Une île
Djamel Cheniki
Imaginez une île. Cette partie de la planète où semble s'entremêler, dans une symbiose romanesque, solitude et mystère. Cette petite terre vagabonde, perdue au large d'un océan sans fin. Ce minuscule bout du monde planté là, surplombant l'écume, défiant les vagues, refusant toute notion de départ ou d'anéantissement.
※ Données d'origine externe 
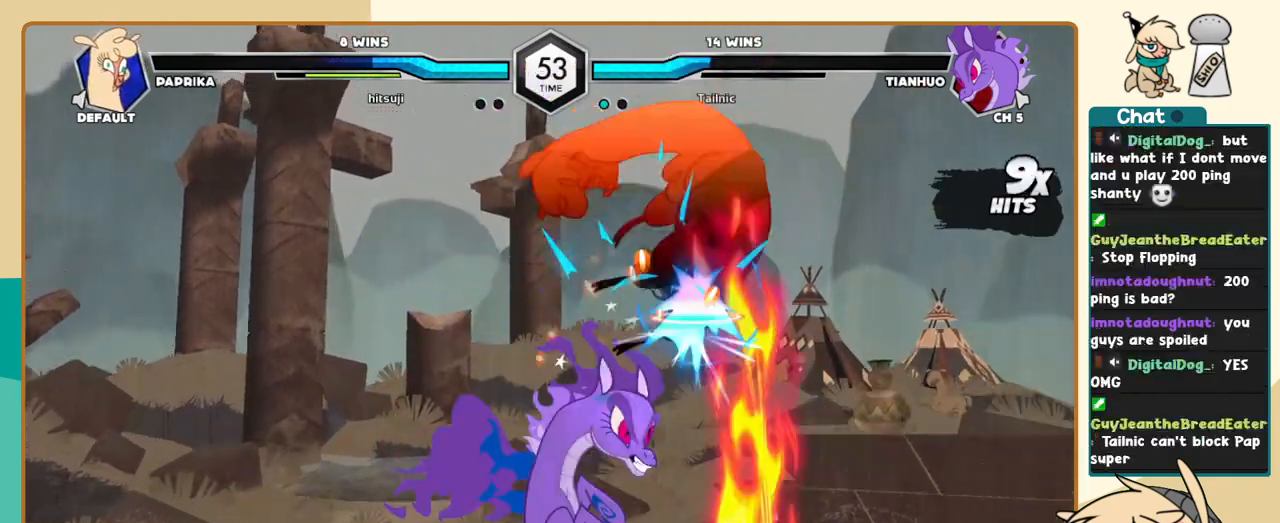
{"keys": ["c", "j"], "events": []}
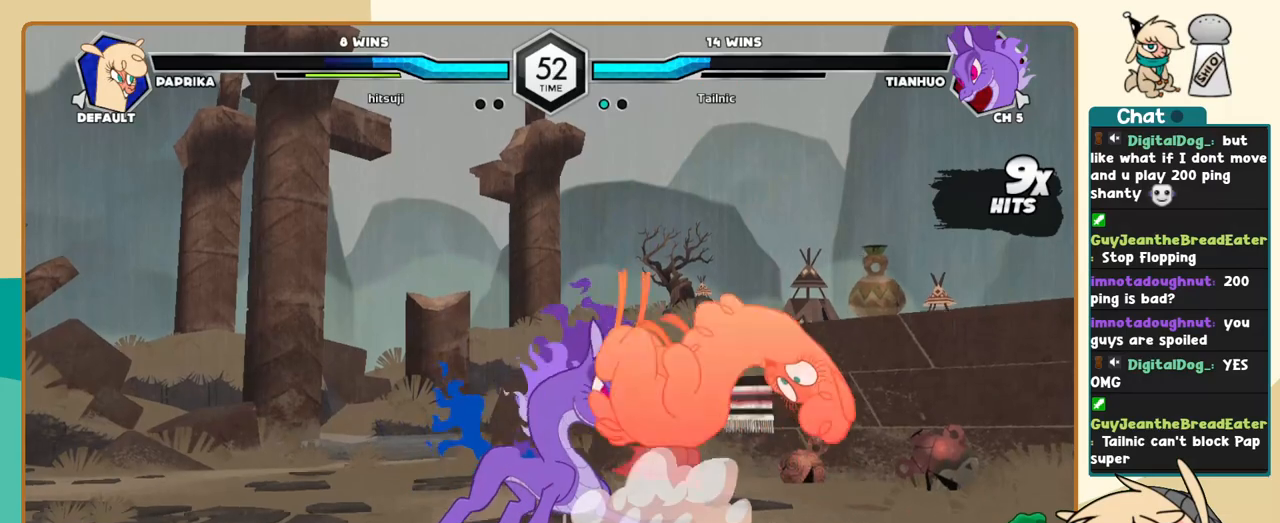
{"keys": ["c", "j"], "events": []}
Et toute l'infinité d'eau qui l'entoure ou le ciel immense qui l'enveloppe l'indifférent au plus haut point.
Puis, telle une irrégularité dans ce gigantesque bleu, beau et merveilleux fait de ciel et de mer, telle une excroissance perverse, gâchant l'ordre des choses, toute habillée qu'elle est d'une nudité de sirène, notre île, se dresse, hagarde et fière, écoutant dans le silence de l'univers, les plaintes chaudes et amères des vagues interminables, caressant ses flancs et mourant sur son rivage.
Aujourd'hui, je ne puis m'empêcher, chaque fois que la vue d'une île s'offre à mes yeux ou que son image traverse mon esprit, de penser aux poètes et aux artistes que leur destin moqueur a rendus des hommes-îles parmi les Hommes.